How we do this raises at least two questions about our educational practices. First, we must ask ‘what story are we teaching?’ We must intentionally live out our vocation in the biblical story, which will give us a different approach to the learning-teaching process in two ways: (1) We will develop a virtuous Christian character and take it to the classroom, and by doing so awaken a similar desire in our students. Our lives will provide an example of the maturation process; and (2) we will evaluate the educational techniques we use, as well as classroom dynamics we foster, to see whether they are coherent with the Christian story and worldview.

Second, we must ask ‘what story are we teaching?’ To an outside observer, many of the specific things we do in the classroom might appear to be the same (2+2 is still 4), but a deeper examination will reveal connections to the bigger story. Math can be used to make us more competitive or more generous, to help us take care of creation or exploit it.

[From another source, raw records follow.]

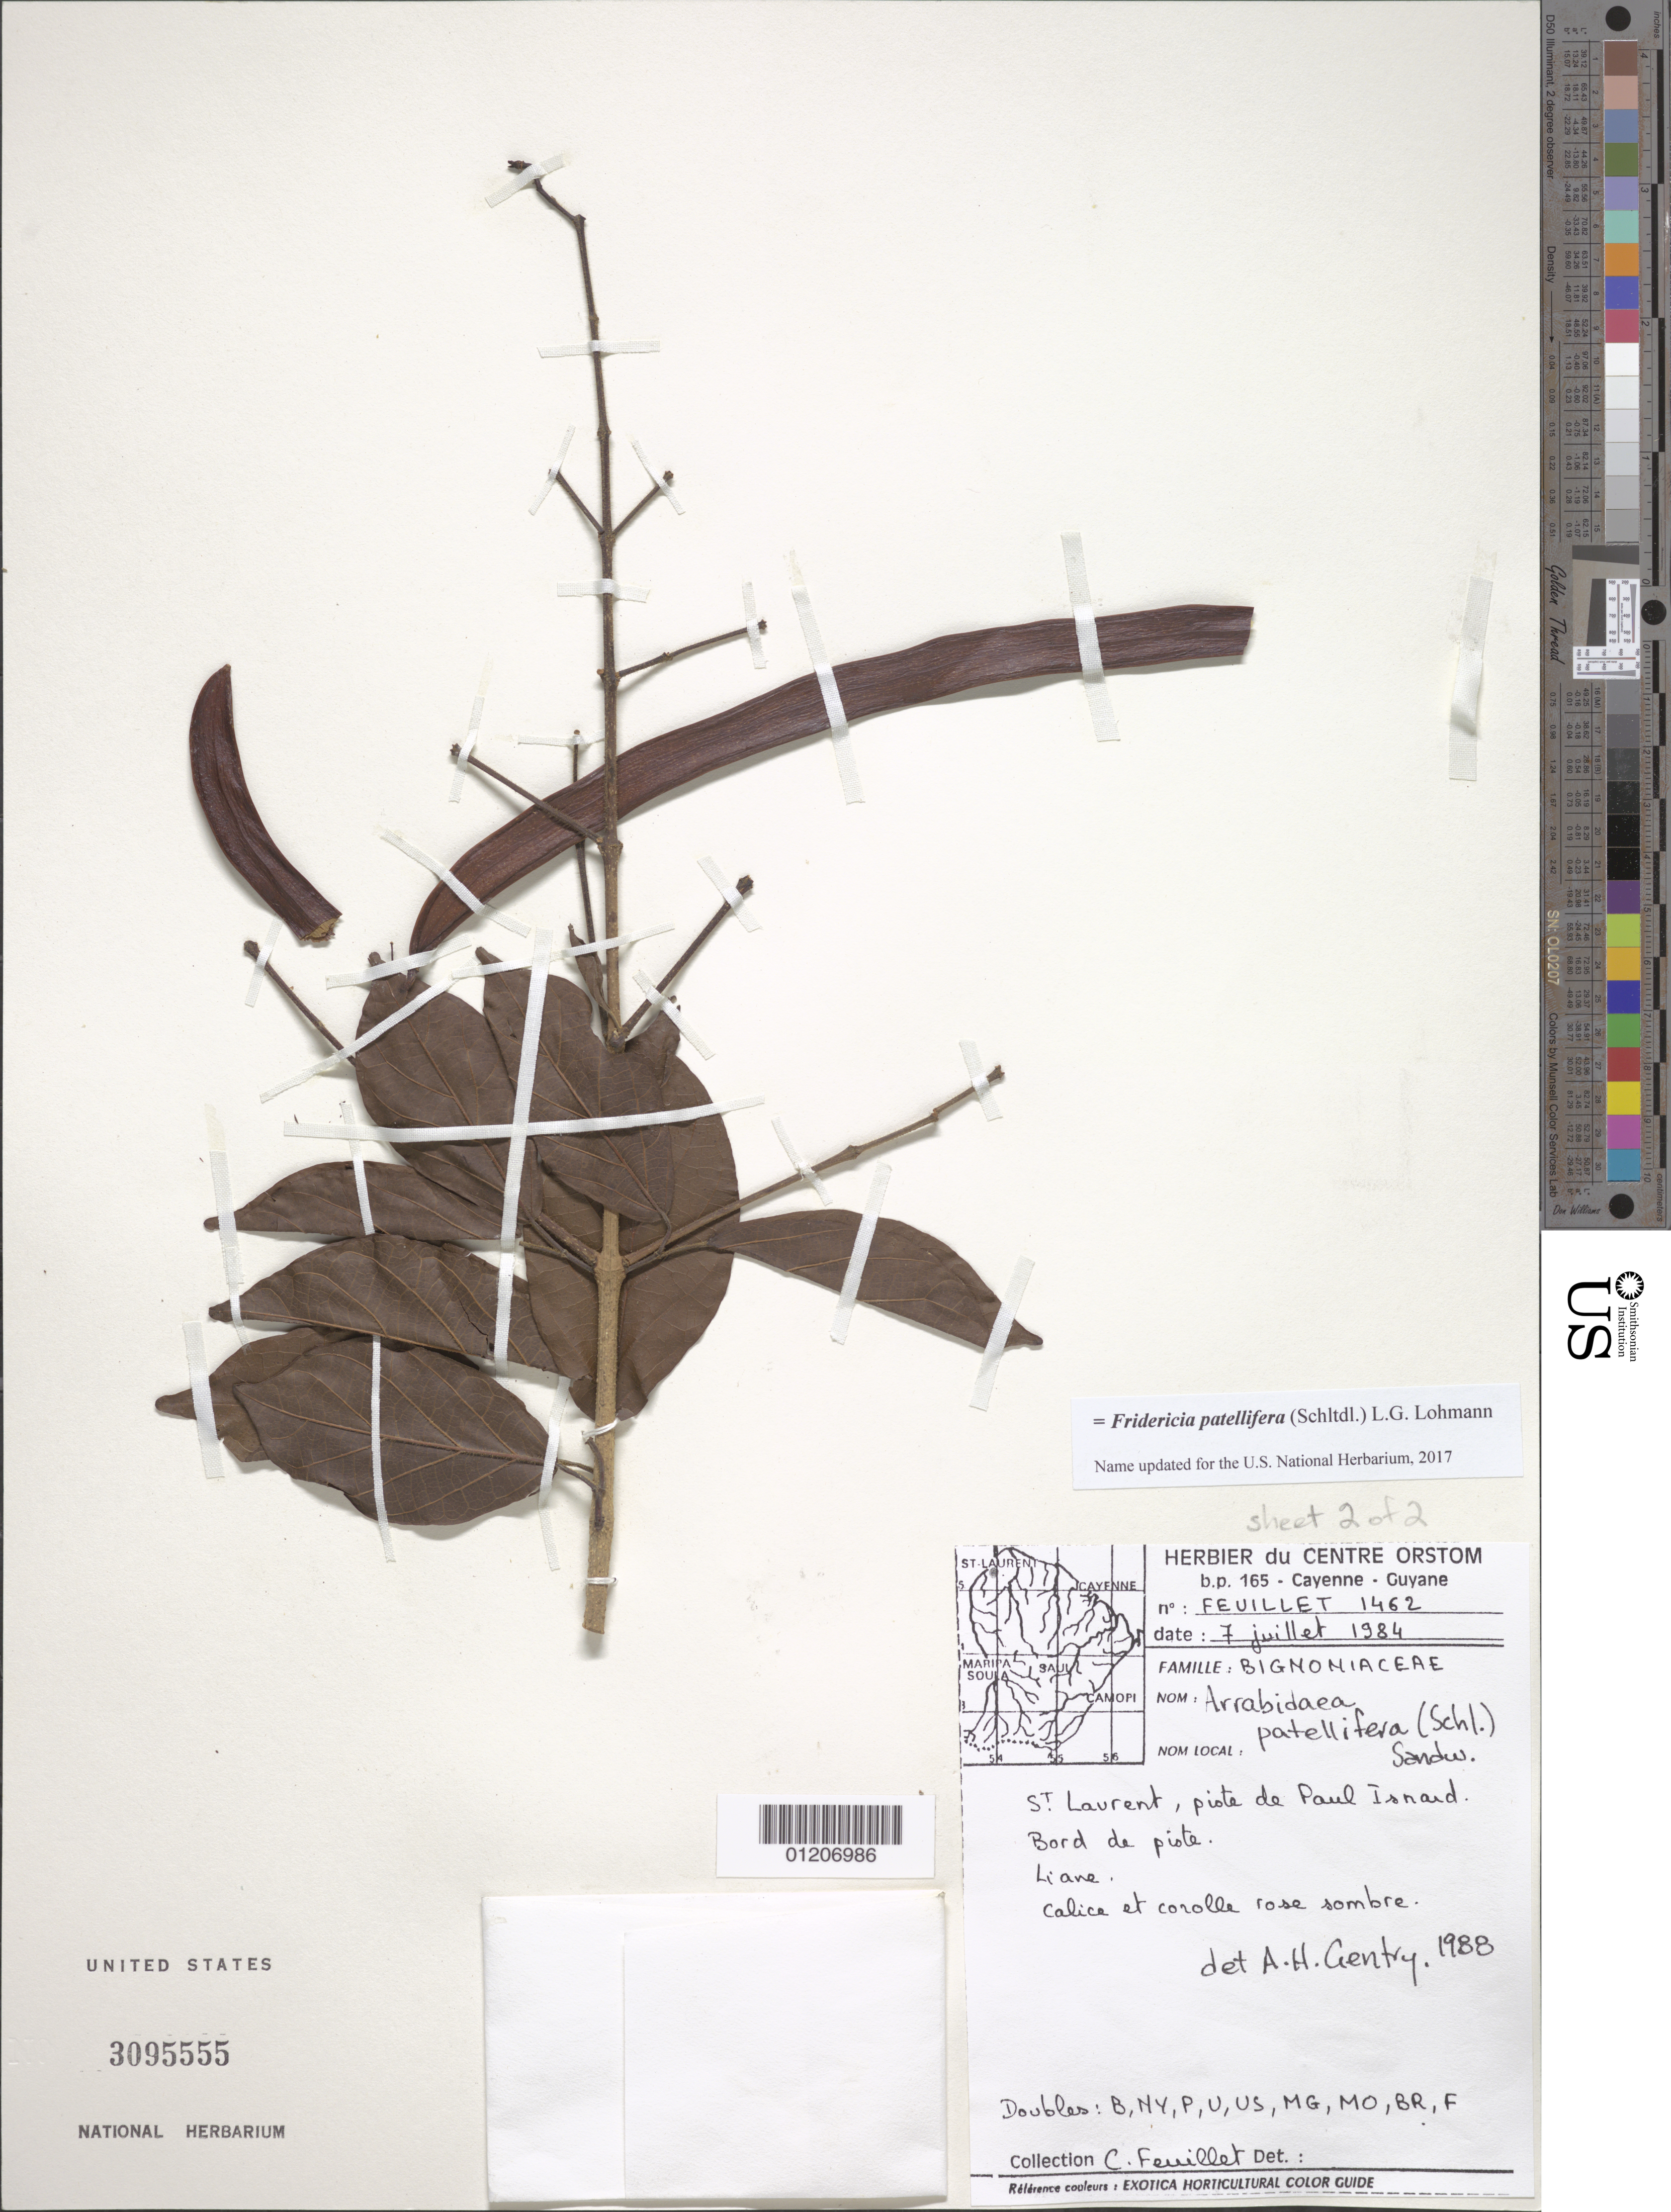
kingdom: Plantae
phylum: Tracheophyta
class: Magnoliopsida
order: Lamiales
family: Bignoniaceae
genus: Fridericia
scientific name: Fridericia patellifera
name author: (Schltdl.) L.G. Lohmann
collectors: C. Feuillet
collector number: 1462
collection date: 1984-07-07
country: French Guiana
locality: St. Laurent, piste de Paul Isnard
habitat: Borde de piste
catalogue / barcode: US 3095555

As we press into our faith and bring it into our professional practices, are we helping our students grow as persons, or merely  becoming better consumers? The difference lies in the greater story that we inhabit and teach by.

Raphael Hauser
Teacher Education Services
TeachBeyond, Brazil

[1] David I. Smith and John Shortt, The Bible and the Task of Teaching (Stapleford: Stapleford Centre, 2002), 38.
[2] J. Richard Middleton and Brian J. Walsh, Truth Is Stranger than It Used to Be : Biblical Faith in a Postmodern Age (Downers Grove, IL: InterVarsity, 1995).
[3] For those interested in digging deeper into how the biblical story shapes us and/or education, I highly recommend: Harold Klassen, Visual Valet: Personal Assistant for Christian Thinkers and Teachers (Amazon, 2015); and Craig G. Bartholomew and Michael W. Goheen, The Drama of Scripture : Finding Our Place in the Biblical Story, 2nd ed. (Grand Rapids, MI: Baker Academic, 2014).
[4] James K. A. Smith, Desiring the Kingdom: Worship, Worldview, and Cultural Formation, Cultural Liturgies, v. 1 (Grand Rapids, MI: Baker Academic, 2009).
[5] Neil Postman, The End of Education: Redefining the Value of School (New York: Alfred A. Knopf, 1995).